>>>

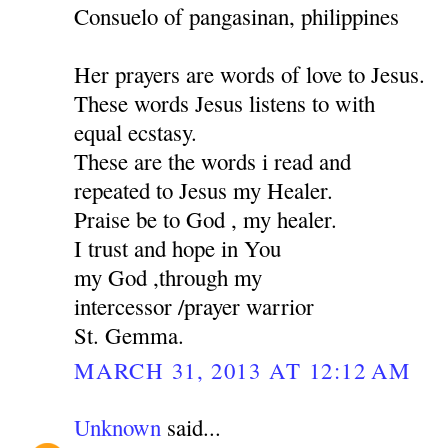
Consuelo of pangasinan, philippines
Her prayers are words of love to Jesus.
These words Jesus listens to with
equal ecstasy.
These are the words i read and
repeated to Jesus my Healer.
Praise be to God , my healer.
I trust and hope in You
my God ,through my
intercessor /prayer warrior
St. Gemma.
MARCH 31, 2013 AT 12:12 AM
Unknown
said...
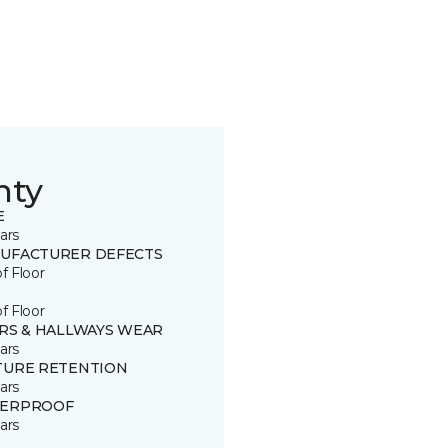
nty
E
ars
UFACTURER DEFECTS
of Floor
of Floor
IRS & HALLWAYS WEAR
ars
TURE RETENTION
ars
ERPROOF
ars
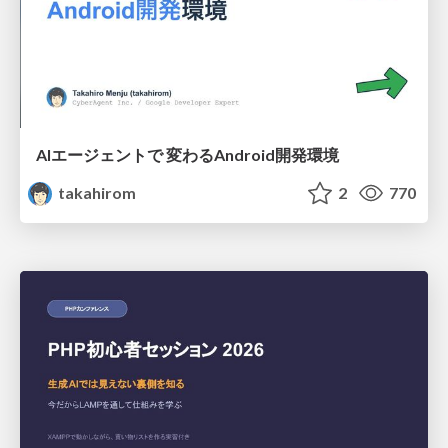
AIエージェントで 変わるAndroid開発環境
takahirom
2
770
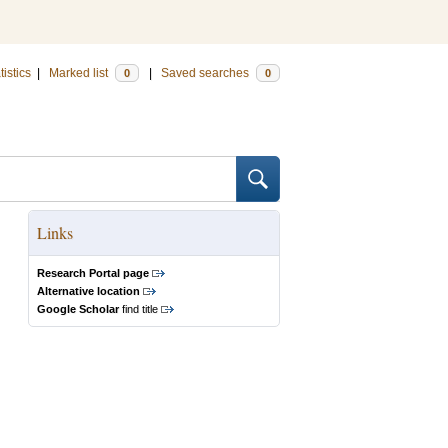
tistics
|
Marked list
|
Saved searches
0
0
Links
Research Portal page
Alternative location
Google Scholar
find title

<<<
>>>

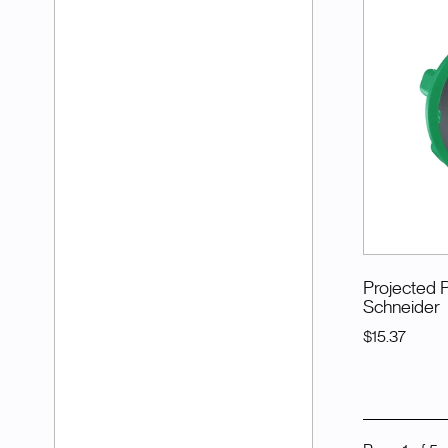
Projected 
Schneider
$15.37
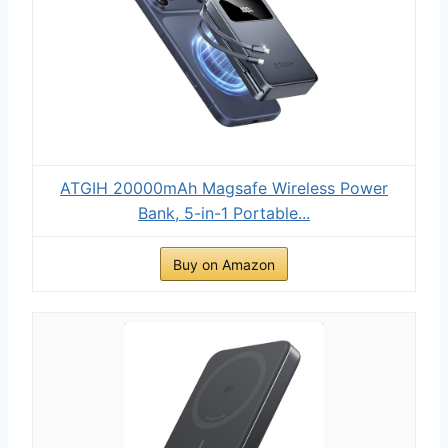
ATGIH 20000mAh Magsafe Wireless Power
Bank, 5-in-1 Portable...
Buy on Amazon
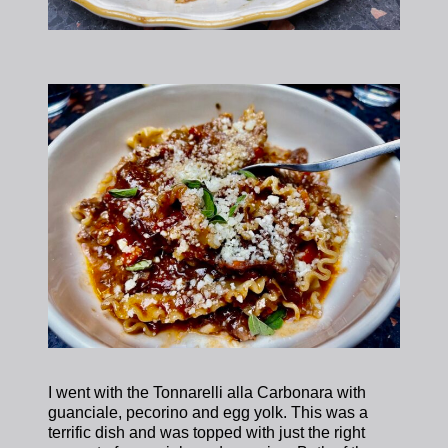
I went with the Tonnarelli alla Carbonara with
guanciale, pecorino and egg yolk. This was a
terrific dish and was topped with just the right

<<<
>>>

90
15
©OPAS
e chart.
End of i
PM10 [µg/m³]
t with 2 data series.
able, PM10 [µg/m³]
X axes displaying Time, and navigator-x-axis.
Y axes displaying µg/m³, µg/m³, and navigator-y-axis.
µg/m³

<<<

**Goal of the exercise:**
"navigator" is the string to look for; please copy every line of the records above where it appears.

**Task response:**
X axes displaying Time, and navigator-x-axis.
Y axes displaying µg/m³, µg/m³, and navigator-y-axis.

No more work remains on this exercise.